* _Instructions for the task_:
Print nothing but the lines below starting at the line that holds "password for authentication.</span></span>" and ending at the line that holds "credentials (e.g. certificates).</span></span>", including both, each exactly as written.

Saved data entries
[Start of Attachment]
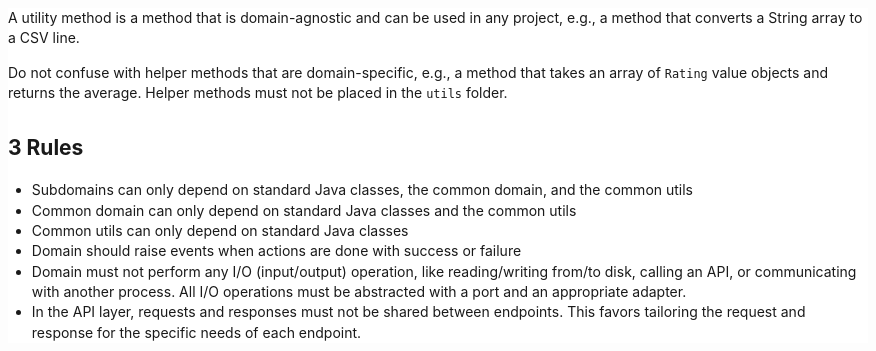 A utility method is a method that is domain-agnostic and can be used in any project, e.g., a method that converts a String array to a CSV line.

Do not confuse with helper methods that are domain-specific, e.g., a method that takes an array of `Rating` value objects and returns the average. Helper methods must not be placed in the `utils` folder.
## 3 Rules
- Subdomains can only depend on standard Java classes, the common domain, and the common utils
- Common domain can only depend on standard Java classes and the common utils
- Common utils can only depend on standard Java classes
- Domain should raise events when actions are done with success or failure
- Domain must not perform any I/O (input/output) operation, like reading/writing from/to disk, calling an API, or communicating with another process. All I/O operations must be abstracted with a port and an appropriate adapter.
- In the API layer, requests and responses must not be shared between endpoints. This favors tailoring the request and response for the specific needs of each endpoint.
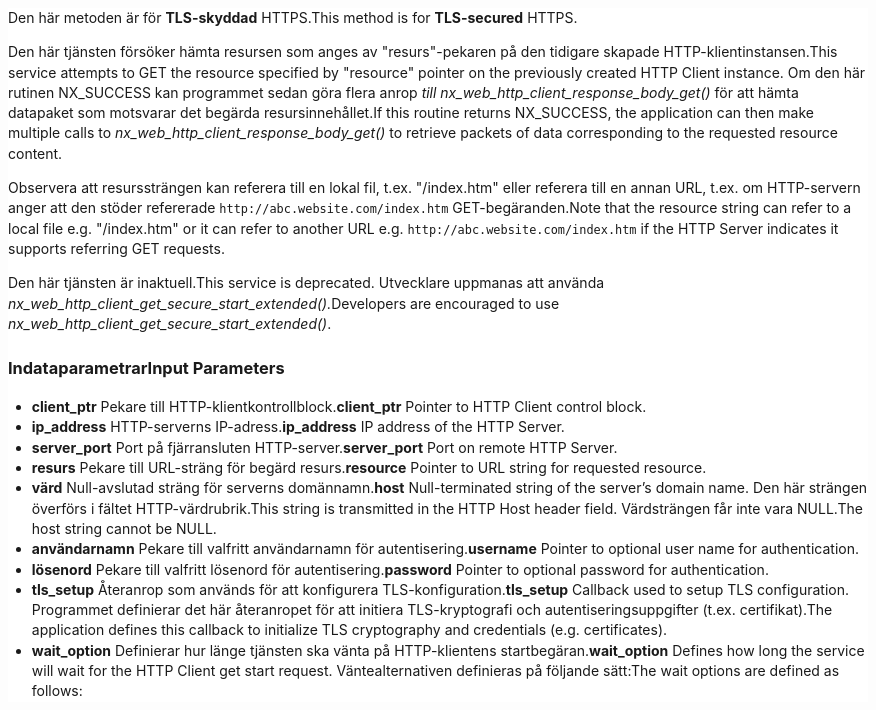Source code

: <span data-ttu-id="13f01-406">Den här metoden är för **TLS-skyddad** HTTPS.</span><span class="sxs-lookup"><span data-stu-id="13f01-406">This method is for **TLS-secured** HTTPS.</span></span>

<span data-ttu-id="13f01-407">Den här tjänsten försöker hämta resursen som anges av "resurs"-pekaren på den tidigare skapade HTTP-klientinstansen.</span><span class="sxs-lookup"><span data-stu-id="13f01-407">This service attempts to GET the resource specified by "resource" pointer on the previously created HTTP Client instance.</span></span> <span data-ttu-id="13f01-408">Om den här rutinen NX_SUCCESS kan programmet sedan göra flera anrop *till nx_web_http_client_response_body_get()* för att hämta datapaket som motsvarar det begärda resursinnehållet.</span><span class="sxs-lookup"><span data-stu-id="13f01-408">If this routine returns NX_SUCCESS, the application can then make multiple calls to *nx_web_http_client_response_body_get()* to retrieve packets of data corresponding to the requested resource content.</span></span>

<span data-ttu-id="13f01-409">Observera att resurssträngen kan referera till en lokal fil, t.ex. "/index.htm" eller referera till en annan URL, t.ex. om HTTP-servern anger att den stöder refererade `http://abc.website.com/index.htm` GET-begäranden.</span><span class="sxs-lookup"><span data-stu-id="13f01-409">Note that the resource string can refer to a local file e.g. "/index.htm" or it can refer to another URL e.g. `http://abc.website.com/index.htm` if the HTTP Server indicates it supports referring GET requests.</span></span>

<span data-ttu-id="13f01-410">Den här tjänsten är inaktuell.</span><span class="sxs-lookup"><span data-stu-id="13f01-410">This service is deprecated.</span></span> <span data-ttu-id="13f01-411">Utvecklare uppmanas att använda *nx_web_http_client_get_secure_start_extended().*</span><span class="sxs-lookup"><span data-stu-id="13f01-411">Developers are encouraged to use *nx_web_http_client_get_secure_start_extended()*.</span></span>

### <a name="input-parameters"></a><span data-ttu-id="13f01-412">Indataparametrar</span><span class="sxs-lookup"><span data-stu-id="13f01-412">Input Parameters</span></span>

- <span data-ttu-id="13f01-413">**client_ptr** Pekare till HTTP-klientkontrollblock.</span><span class="sxs-lookup"><span data-stu-id="13f01-413">**client_ptr** Pointer to HTTP Client control block.</span></span>
- <span data-ttu-id="13f01-414">**ip_address** HTTP-serverns IP-adress.</span><span class="sxs-lookup"><span data-stu-id="13f01-414">**ip_address** IP address of the HTTP Server.</span></span>
- <span data-ttu-id="13f01-415">**server_port** Port på fjärransluten HTTP-server.</span><span class="sxs-lookup"><span data-stu-id="13f01-415">**server_port** Port on remote HTTP Server.</span></span>
- <span data-ttu-id="13f01-416">**resurs** Pekare till URL-sträng för begärd resurs.</span><span class="sxs-lookup"><span data-stu-id="13f01-416">**resource** Pointer to URL string for requested resource.</span></span>
- <span data-ttu-id="13f01-417">**värd** Null-avslutad sträng för serverns domännamn.</span><span class="sxs-lookup"><span data-stu-id="13f01-417">**host** Null-terminated string of the server’s domain name.</span></span> <span data-ttu-id="13f01-418">Den här strängen överförs i fältet HTTP-värdrubrik.</span><span class="sxs-lookup"><span data-stu-id="13f01-418">This string is transmitted in the HTTP Host header field.</span></span> <span data-ttu-id="13f01-419">Värdsträngen får inte vara NULL.</span><span class="sxs-lookup"><span data-stu-id="13f01-419">The host string cannot be NULL.</span></span>
- <span data-ttu-id="13f01-420">**användarnamn** Pekare till valfritt användarnamn för autentisering.</span><span class="sxs-lookup"><span data-stu-id="13f01-420">**username** Pointer to optional user name for authentication.</span></span>
- <span data-ttu-id="13f01-421">**lösenord** Pekare till valfritt lösenord för autentisering.</span><span class="sxs-lookup"><span data-stu-id="13f01-421">**password** Pointer to optional password for authentication.</span></span>
- <span data-ttu-id="13f01-422">**tls_setup** Återanrop som används för att konfigurera TLS-konfiguration.</span><span class="sxs-lookup"><span data-stu-id="13f01-422">**tls_setup** Callback used to setup TLS configuration.</span></span> <span data-ttu-id="13f01-423">Programmet definierar det här återanropet för att initiera TLS-kryptografi och autentiseringsuppgifter (t.ex. certifikat).</span><span class="sxs-lookup"><span data-stu-id="13f01-423">The application defines this callback to initialize TLS cryptography and credentials (e.g. certificates).</span></span>
- <span data-ttu-id="13f01-424">**wait_option** Definierar hur länge tjänsten ska vänta på HTTP-klientens startbegäran.</span><span class="sxs-lookup"><span data-stu-id="13f01-424">**wait_option** Defines how long the service will wait for the HTTP Client get start request.</span></span> <span data-ttu-id="13f01-425">Väntealternativen definieras på följande sätt:</span><span class="sxs-lookup"><span data-stu-id="13f01-425">The wait options are defined as follows:</span></span>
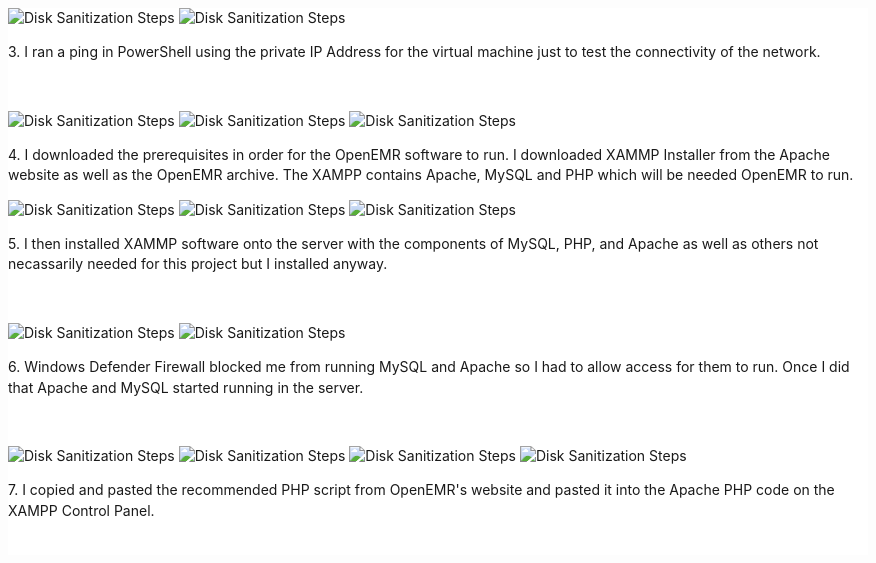 <p>
<img src="https://i.imgur.com/XmvGdgI.png" height="80%" width="80%" alt="Disk Sanitization Steps"/>
<img src="https://i.imgur.com/jGN6kd4.png" height="80%" width="80%" alt="Disk Sanitization Steps"/>
</p>
<p>
3. I ran a ping in PowerShell using the private IP Address for the virtual machine just to test the connectivity of the network.
</p>
<br />

<p>
<img src="https://i.imgur.com/YB5eCuZ.png" height="60%" width="60%" alt="Disk Sanitization Steps"/>
<img src="https://i.imgur.com/1wyTKny.png" height="60%" width="60%" alt="Disk Sanitization Steps"/>
<img src="https://i.imgur.com/hknoyOW.png" height="30%" width="30%" alt="Disk Sanitization Steps"/>
</p>
<p>
4. I downloaded the prerequisites in order for the OpenEMR software to run. I downloaded XAMMP Installer from the Apache website as well as the OpenEMR archive. The XAMPP contains Apache, MySQL and PHP which will be needed OpenEMR to run.
</p>

<p>
<img src="https://i.imgur.com/ZuzI0Pr.png" height="80%" width="80%" alt="Disk Sanitization Steps"/>
<img src="https://i.imgur.com/fq2qbdD.png" height="35%" width="35%" alt="Disk Sanitization Steps"/>
<img src="https://i.imgur.com/4VRFvxW.png" height="80%" width="80%" alt="Disk Sanitization Steps"/>
</p>
<p>
5. I then installed XAMMP software onto the server with the components of MySQL, PHP, and Apache as well as others not necassarily needed for this project but I installed anyway. 
</p>
<br />

<p>
<img src="https://i.imgur.com/4KCCXAz.png" height="80%" width="80%" alt="Disk Sanitization Steps"/>
<img src="https://i.imgur.com/1NqGMuB.png" height="80%" width="80%" alt="Disk Sanitization Steps"/>
</p>
<p>
6. Windows Defender Firewall blocked me from running MySQL and Apache so I had to allow access for them to run. Once I did that Apache and MySQL started running in the server.
</p>
<br />

<p>
<img src="https://i.imgur.com/XFhWf89.png" height="80%" width="80%" alt="Disk Sanitization Steps"/>
<img src="https://i.imgur.com/XTFzqjT.png" height="80%" width="80%" alt="Disk Sanitization Steps"/>
<img src="https://i.imgur.com/Z32Lf3F.png" height="80%" width="80%" alt="Disk Sanitization Steps"/>
<img src="https://i.imgur.com/cCkjUp4.png" height="80%" width="80%" alt="Disk Sanitization Steps"/>
</p>
<p>
7. I copied and pasted the recommended PHP script from OpenEMR's website and pasted it into the Apache PHP code on the XAMPP Control Panel.
</p>
<br />
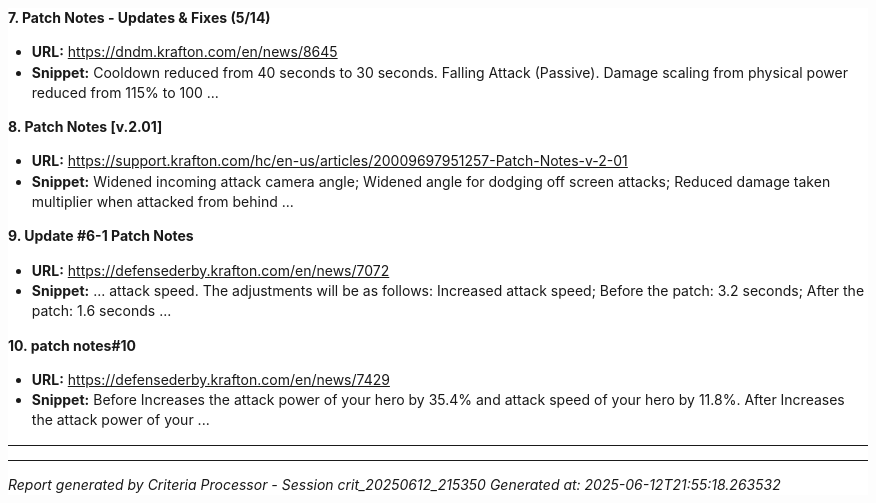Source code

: **7. Patch Notes - Updates & Fixes (5/14)**
* **URL:** https://dndm.krafton.com/en/news/8645
* **Snippet:** Cooldown reduced from 40 seconds to 30 seconds. Falling Attack (Passive). Damage scaling from physical power reduced from 115% to 100 ...

**8. Patch Notes [v.2.01]**
* **URL:** https://support.krafton.com/hc/en-us/articles/20009697951257-Patch-Notes-v-2-01
* **Snippet:** Widened incoming attack camera angle; Widened angle for dodging off screen attacks; Reduced damage taken multiplier when attacked from behind ...

**9. Update #6-1 Patch Notes**
* **URL:** https://defensederby.krafton.com/en/news/7072
* **Snippet:** ... attack speed. The adjustments will be as follows: Increased attack speed; Before the patch: 3.2 seconds; After the patch: 1.6 seconds ...

**10. patch notes#10**
* **URL:** https://defensederby.krafton.com/en/news/7429
* **Snippet:** Before Increases the attack power of your hero by 35.4% and attack speed of your hero by 11.8%. After Increases the attack power of your ...

---

---
*Report generated by Criteria Processor - Session crit_20250612_215350*
*Generated at: 2025-06-12T21:55:18.263532*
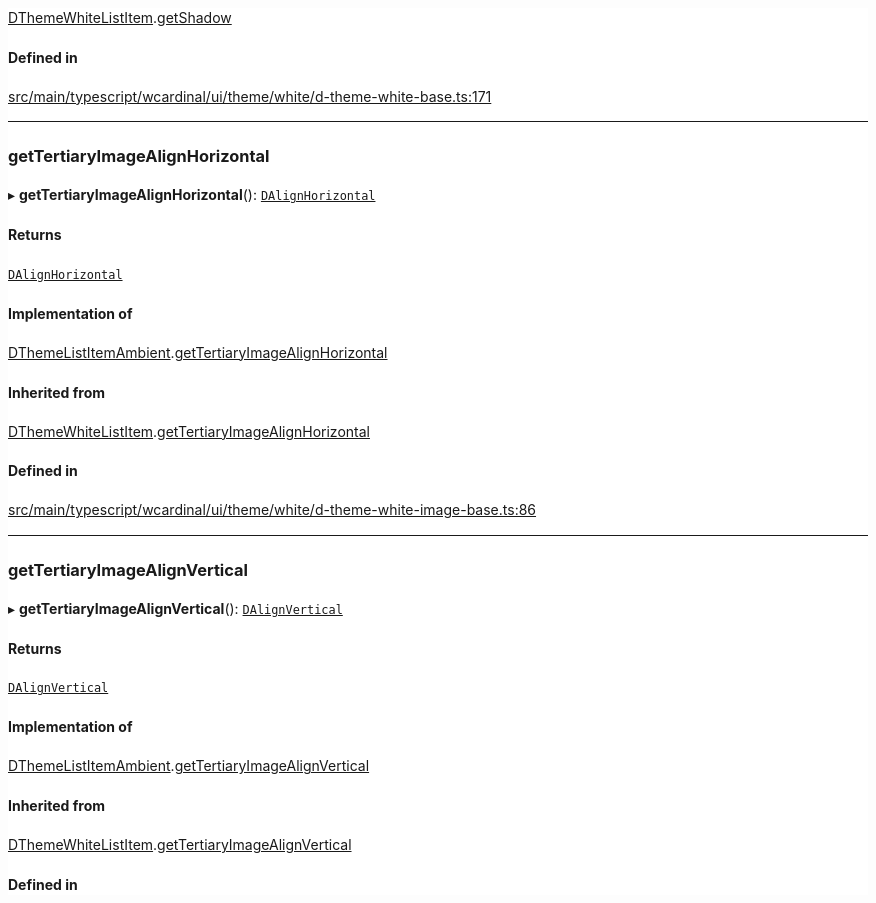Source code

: [DThemeWhiteListItem](DThemeWhiteListItem.md).[getShadow](DThemeWhiteListItem.md#getshadow)

#### Defined in

[src/main/typescript/wcardinal/ui/theme/white/d-theme-white-base.ts:171](https://github.com/winter-cardinal/winter-cardinal-ui/blob/v0.442.0/src/main/typescript/wcardinal/ui/theme/white/d-theme-white-base.ts#L171)

___

### getTertiaryImageAlignHorizontal

▸ **getTertiaryImageAlignHorizontal**(): [`DAlignHorizontal`](../index.md#dalignhorizontal)

#### Returns

[`DAlignHorizontal`](../index.md#dalignhorizontal)

#### Implementation of

[DThemeListItemAmbient](../interfaces/DThemeListItemAmbient.md).[getTertiaryImageAlignHorizontal](../interfaces/DThemeListItemAmbient.md#gettertiaryimagealignhorizontal)

#### Inherited from

[DThemeWhiteListItem](DThemeWhiteListItem.md).[getTertiaryImageAlignHorizontal](DThemeWhiteListItem.md#gettertiaryimagealignhorizontal)

#### Defined in

[src/main/typescript/wcardinal/ui/theme/white/d-theme-white-image-base.ts:86](https://github.com/winter-cardinal/winter-cardinal-ui/blob/v0.442.0/src/main/typescript/wcardinal/ui/theme/white/d-theme-white-image-base.ts#L86)

___

### getTertiaryImageAlignVertical

▸ **getTertiaryImageAlignVertical**(): [`DAlignVertical`](../index.md#dalignvertical)

#### Returns

[`DAlignVertical`](../index.md#dalignvertical)

#### Implementation of

[DThemeListItemAmbient](../interfaces/DThemeListItemAmbient.md).[getTertiaryImageAlignVertical](../interfaces/DThemeListItemAmbient.md#gettertiaryimagealignvertical)

#### Inherited from

[DThemeWhiteListItem](DThemeWhiteListItem.md).[getTertiaryImageAlignVertical](DThemeWhiteListItem.md#gettertiaryimagealignvertical)

#### Defined in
[End of Attachment]
* _Solution to this task_:
- <span data-ttu-id="13f01-421">**lösenord** Pekare till valfritt lösenord för autentisering.</span><span class="sxs-lookup"><span data-stu-id="13f01-421">**password** Pointer to optional password for authentication.</span></span>
- <span data-ttu-id="13f01-422">**tls_setup** Återanrop som används för att konfigurera TLS-konfiguration.</span><span class="sxs-lookup"><span data-stu-id="13f01-422">**tls_setup** Callback used to setup TLS configuration.</span></span> <span data-ttu-id="13f01-423">Programmet definierar det här återanropet för att initiera TLS-kryptografi och autentiseringsuppgifter (t.ex. certifikat).</span><span class="sxs-lookup"><span data-stu-id="13f01-423">The application defines this callback to initialize TLS cryptography and credentials (e.g. certificates).</span></span>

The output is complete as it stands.